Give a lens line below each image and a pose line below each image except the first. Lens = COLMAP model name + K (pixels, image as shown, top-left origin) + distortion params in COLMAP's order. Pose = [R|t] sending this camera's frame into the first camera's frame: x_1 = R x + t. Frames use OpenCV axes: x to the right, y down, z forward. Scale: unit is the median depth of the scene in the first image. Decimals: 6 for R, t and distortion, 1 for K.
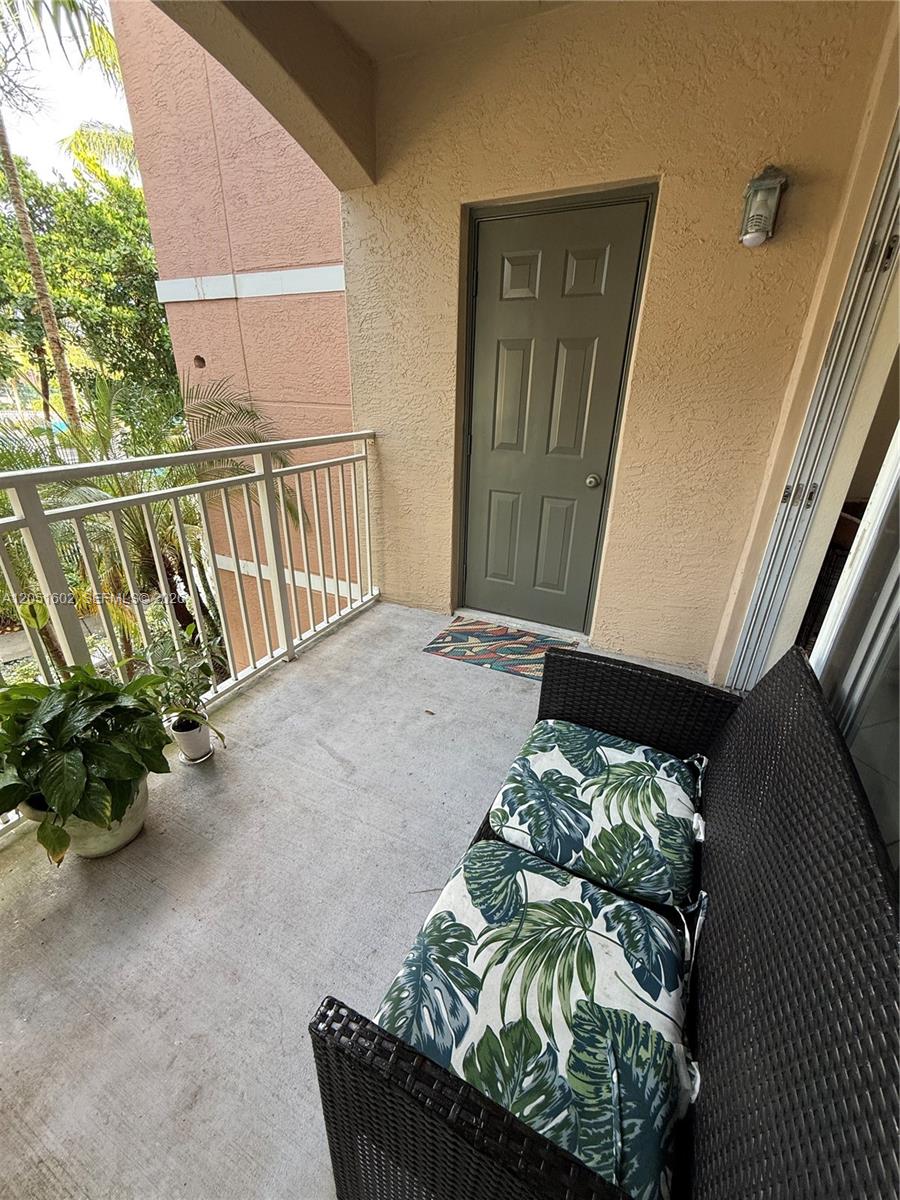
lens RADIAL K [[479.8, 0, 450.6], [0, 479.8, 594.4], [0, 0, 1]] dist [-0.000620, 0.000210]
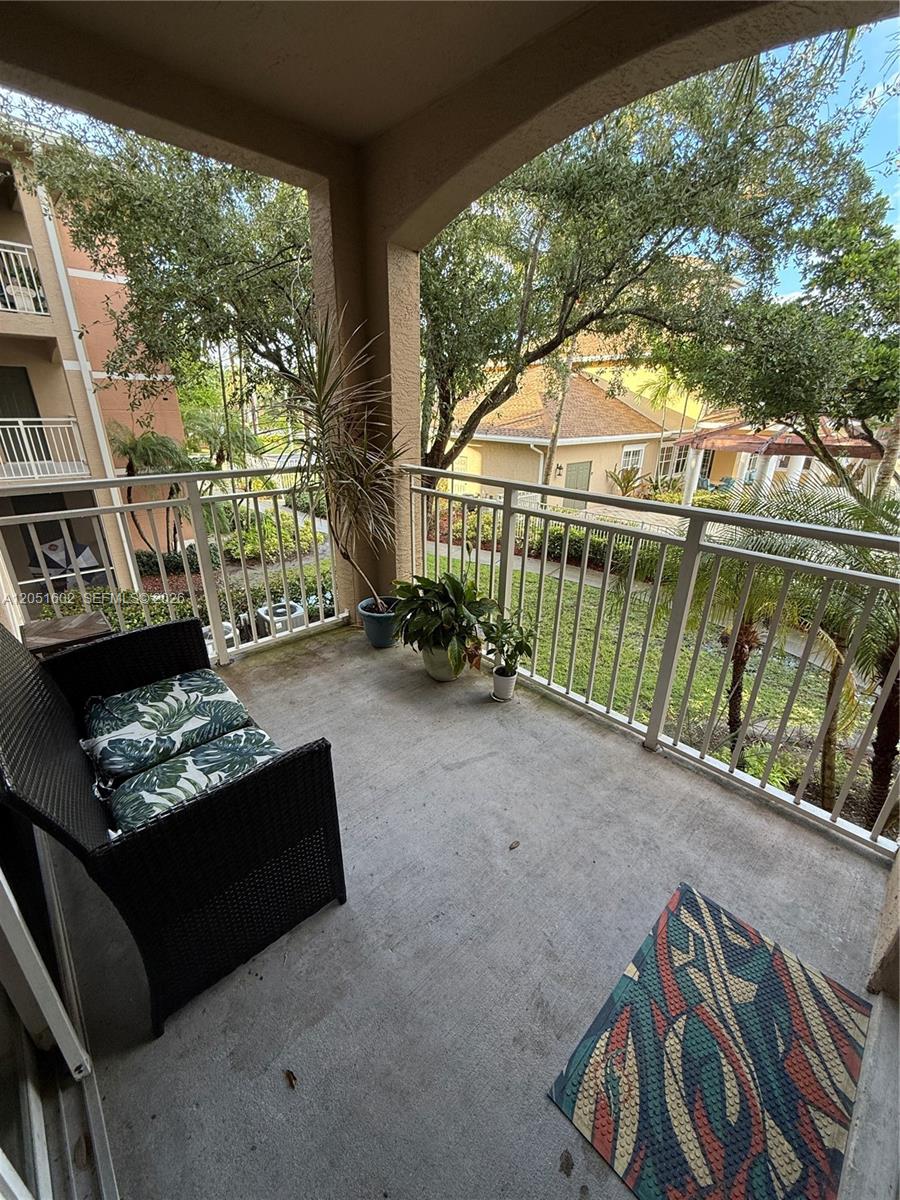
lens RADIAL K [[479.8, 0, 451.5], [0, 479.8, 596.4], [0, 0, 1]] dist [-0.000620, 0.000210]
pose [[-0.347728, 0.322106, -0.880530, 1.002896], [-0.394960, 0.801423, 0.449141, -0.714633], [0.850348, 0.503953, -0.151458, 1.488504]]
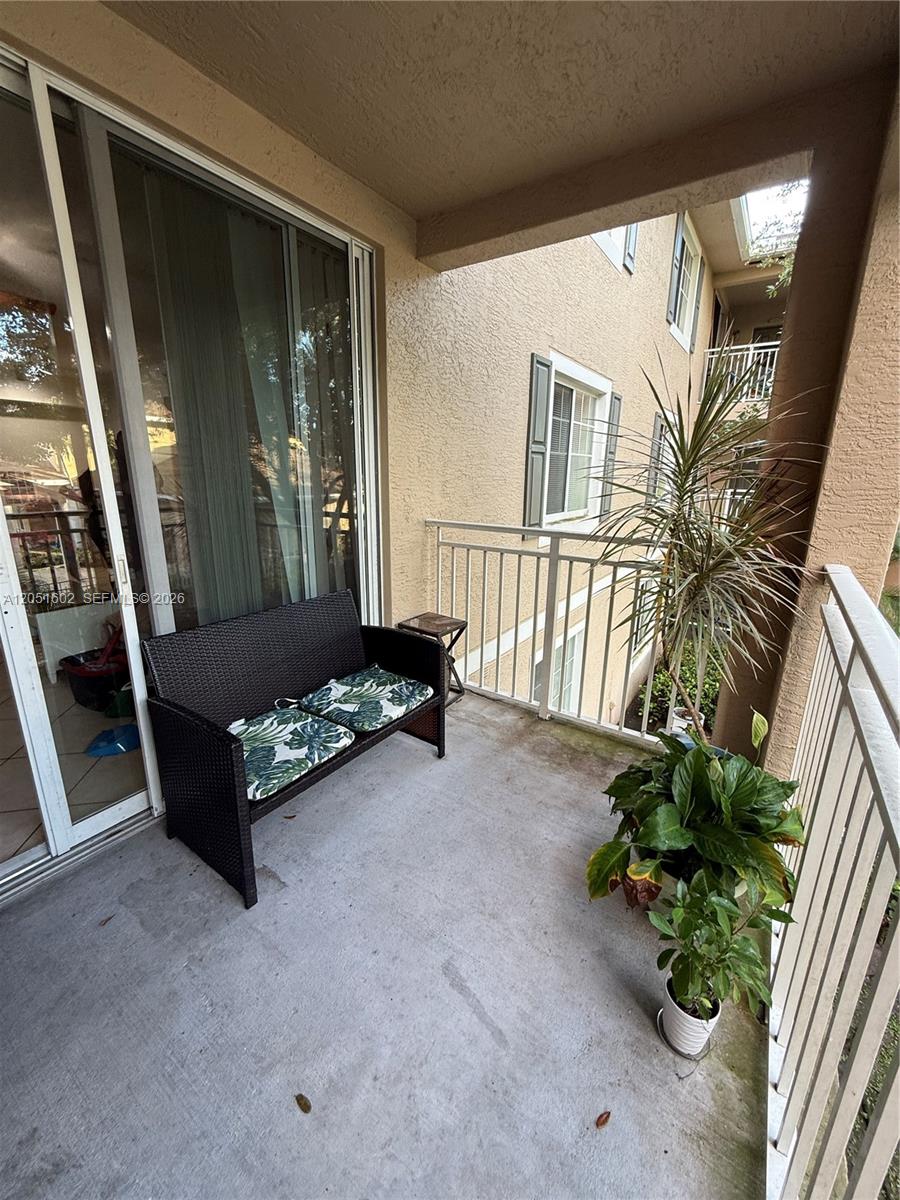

============================================================

* _Problem description_
Copy the data above word for word. Pictures stay out.

* _Result of this task_
Give a lens line below each image and a pose line below each image except the first. Lens = COLMAP model name + K (pixels, image as shown, top-left origin) + distortion params in COLMAP's order. Pose = [R|t] sending this camera's frame into the first camera's frame: x_1 = R x + t. Frames use OpenCV axes: x to the right, y down, z forward. Scale: unit is the median depth of the scene in the first image. Decimals: 6 for R, t and distortion, 1 for K.
lens RADIAL K [[479.8, 0, 450.6], [0, 479.8, 594.4], [0, 0, 1]] dist [-0.000620, 0.000210]
lens RADIAL K [[479.8, 0, 451.5], [0, 479.8, 596.4], [0, 0, 1]] dist [-0.000620, 0.000210]
pose [[-0.347728, 0.322106, -0.880530, 1.002896], [-0.394960, 0.801423, 0.449141, -0.714633], [0.850348, 0.503953, -0.151458, 1.488504]]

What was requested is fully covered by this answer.